The wooden windows that had been in the house were now starting to get to a state of no repair, so I was given permission to replace them all. Pops and myself started the replacement on the 24th July 1988, at our cost not the estates in 22nd January 2011.
Just before the estate was sold, the tiles on the roof of the cottage and lean to kitchen had started to split in half with help from the frost, and this made being outside dangerous, as half tiles could slide off at any time. It was agreed that they should be replaced and in March 1993 the whole roof was re-lathed and re-tiled.
Fire at the cottage
It was on the 9th Febraury 1995 that we had a chimney fire. The living room fire had once been an open inglenook that had been filled in this made the chimney very wide, the Soot had built up and no matter how many times it was swept, the soot was never removed to a safe quantity. Conseqentially, it set on fire.
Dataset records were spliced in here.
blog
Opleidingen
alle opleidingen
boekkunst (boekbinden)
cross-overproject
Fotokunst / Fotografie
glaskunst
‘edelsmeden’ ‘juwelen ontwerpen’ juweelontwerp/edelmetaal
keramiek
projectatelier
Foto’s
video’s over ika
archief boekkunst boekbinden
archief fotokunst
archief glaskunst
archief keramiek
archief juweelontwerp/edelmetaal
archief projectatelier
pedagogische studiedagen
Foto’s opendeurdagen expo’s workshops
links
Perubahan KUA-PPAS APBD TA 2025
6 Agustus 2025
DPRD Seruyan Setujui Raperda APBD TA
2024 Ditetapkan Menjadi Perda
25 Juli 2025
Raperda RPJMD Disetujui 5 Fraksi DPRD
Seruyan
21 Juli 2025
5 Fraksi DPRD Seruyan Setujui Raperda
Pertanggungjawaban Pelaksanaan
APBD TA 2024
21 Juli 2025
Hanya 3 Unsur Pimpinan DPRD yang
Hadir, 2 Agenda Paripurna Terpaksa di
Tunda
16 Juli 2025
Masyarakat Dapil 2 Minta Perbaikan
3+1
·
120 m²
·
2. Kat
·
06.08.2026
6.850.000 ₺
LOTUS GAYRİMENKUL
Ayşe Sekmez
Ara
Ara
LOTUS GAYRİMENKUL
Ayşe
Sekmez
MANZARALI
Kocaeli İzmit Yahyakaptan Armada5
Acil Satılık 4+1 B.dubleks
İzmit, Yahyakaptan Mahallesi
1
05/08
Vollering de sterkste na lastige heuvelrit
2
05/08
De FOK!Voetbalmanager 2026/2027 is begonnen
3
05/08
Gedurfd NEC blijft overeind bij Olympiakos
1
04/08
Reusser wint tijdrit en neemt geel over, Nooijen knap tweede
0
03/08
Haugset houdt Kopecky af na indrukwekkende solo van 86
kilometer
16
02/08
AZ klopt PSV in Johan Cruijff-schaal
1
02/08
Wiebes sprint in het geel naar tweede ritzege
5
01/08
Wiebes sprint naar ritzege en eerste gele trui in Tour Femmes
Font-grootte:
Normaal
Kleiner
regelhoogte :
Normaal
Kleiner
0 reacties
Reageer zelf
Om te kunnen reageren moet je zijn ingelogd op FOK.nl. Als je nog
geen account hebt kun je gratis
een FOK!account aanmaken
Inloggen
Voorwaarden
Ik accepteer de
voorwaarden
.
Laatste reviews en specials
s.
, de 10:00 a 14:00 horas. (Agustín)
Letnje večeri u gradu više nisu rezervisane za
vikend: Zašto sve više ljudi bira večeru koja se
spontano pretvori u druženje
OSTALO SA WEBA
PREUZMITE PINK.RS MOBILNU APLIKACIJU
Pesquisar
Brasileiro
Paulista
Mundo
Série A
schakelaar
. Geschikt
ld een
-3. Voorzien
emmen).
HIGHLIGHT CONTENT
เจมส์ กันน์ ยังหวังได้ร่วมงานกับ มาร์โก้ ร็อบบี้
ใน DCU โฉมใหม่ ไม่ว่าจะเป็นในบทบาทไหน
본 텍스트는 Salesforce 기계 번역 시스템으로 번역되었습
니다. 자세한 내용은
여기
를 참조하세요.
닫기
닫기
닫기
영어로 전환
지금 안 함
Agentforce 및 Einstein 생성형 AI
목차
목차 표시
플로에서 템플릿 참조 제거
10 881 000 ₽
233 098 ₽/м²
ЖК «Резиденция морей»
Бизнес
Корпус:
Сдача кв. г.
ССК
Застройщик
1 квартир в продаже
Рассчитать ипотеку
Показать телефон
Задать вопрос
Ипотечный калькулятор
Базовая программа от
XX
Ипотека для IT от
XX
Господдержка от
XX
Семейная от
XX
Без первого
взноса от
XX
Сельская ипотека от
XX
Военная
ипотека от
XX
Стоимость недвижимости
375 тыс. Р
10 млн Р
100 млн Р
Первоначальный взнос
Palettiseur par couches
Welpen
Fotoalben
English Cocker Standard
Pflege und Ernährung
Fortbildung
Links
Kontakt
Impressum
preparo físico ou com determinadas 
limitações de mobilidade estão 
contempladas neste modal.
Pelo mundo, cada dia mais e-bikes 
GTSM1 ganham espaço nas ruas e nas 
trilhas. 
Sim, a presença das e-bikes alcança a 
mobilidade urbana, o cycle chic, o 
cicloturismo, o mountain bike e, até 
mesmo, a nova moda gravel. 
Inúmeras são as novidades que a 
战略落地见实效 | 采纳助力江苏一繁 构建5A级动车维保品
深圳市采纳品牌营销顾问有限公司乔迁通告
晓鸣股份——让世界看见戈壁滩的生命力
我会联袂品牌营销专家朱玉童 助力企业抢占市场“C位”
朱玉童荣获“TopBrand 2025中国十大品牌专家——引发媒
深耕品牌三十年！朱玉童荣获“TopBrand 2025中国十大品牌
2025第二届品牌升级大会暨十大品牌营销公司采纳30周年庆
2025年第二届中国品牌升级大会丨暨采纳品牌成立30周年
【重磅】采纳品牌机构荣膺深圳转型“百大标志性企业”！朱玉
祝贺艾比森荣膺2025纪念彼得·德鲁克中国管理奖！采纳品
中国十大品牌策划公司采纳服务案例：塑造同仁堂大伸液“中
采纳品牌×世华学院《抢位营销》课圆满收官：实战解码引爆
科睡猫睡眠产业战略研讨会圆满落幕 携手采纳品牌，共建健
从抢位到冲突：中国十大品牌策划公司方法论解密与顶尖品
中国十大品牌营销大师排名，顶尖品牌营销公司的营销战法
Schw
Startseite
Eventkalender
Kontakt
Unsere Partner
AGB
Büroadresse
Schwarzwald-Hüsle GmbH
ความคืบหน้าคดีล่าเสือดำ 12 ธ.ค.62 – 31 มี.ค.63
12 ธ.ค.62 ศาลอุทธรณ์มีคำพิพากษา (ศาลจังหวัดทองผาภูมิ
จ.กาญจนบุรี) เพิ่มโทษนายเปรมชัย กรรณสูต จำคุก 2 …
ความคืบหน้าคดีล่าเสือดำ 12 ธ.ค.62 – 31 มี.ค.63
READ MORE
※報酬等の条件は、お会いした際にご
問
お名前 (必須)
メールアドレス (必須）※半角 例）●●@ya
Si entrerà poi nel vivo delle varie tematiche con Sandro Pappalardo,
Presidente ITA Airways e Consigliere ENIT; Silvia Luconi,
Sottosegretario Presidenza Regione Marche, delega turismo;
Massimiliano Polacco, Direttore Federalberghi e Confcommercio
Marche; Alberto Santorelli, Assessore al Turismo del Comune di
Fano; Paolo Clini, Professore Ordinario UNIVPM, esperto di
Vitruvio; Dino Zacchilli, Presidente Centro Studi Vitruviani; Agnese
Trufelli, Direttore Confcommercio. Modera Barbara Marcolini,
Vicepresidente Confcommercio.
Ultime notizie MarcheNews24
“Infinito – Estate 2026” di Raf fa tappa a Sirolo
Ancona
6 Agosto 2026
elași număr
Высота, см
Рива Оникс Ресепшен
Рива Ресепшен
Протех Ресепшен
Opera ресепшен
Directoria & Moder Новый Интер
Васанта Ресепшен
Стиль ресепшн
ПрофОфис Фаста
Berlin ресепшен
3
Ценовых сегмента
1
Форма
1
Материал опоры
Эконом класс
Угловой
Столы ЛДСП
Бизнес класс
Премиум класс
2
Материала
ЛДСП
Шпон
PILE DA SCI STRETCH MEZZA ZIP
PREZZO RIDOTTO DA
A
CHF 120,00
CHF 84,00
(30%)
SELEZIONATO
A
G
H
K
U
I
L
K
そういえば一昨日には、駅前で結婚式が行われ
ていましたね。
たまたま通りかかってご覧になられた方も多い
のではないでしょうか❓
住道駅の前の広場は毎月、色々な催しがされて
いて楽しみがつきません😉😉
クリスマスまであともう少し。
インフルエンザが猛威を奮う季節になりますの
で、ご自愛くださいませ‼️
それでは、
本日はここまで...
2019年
The fire brigade arrived just as the smoke started to come through the chimney wall into the built in wardrobes (mortar had disintegrated). They came to the conclusion that the large oak beam that was the lintel for the original fireplace was on fire in the wall, so the suggestion was to rip it out. This idea was soon dismissed by me, as to do so would bring down the chimney breast in the bedroom above. My suggestion was to cut a hole in the chimney breast in the bedroom and attack the fire from there. Hundreds of buckets of burning soot were thrown out of the bedroom window onto the lawn below.
After the fire was out, the only room that was not fire damaged was the kitchen, which is where we lived and slept for the next month. The damage to the inside wall was repaired by the estate, and they decided that due to the bricks of the chimney being so fragile, they decided to have it lined on 13th March 1995. A rubber tube was inserted from the fire grate to the pot and inflated. The surrounding void in the chimney was filled with tufa concrete and when this dried, the tube was deflated leaving one perfectly smooth safe chimney.
Acknowledgement: Mike Guy
The last major repair was the removal of the old wooden conservatory with a new larger upvc one on 20th April 2011.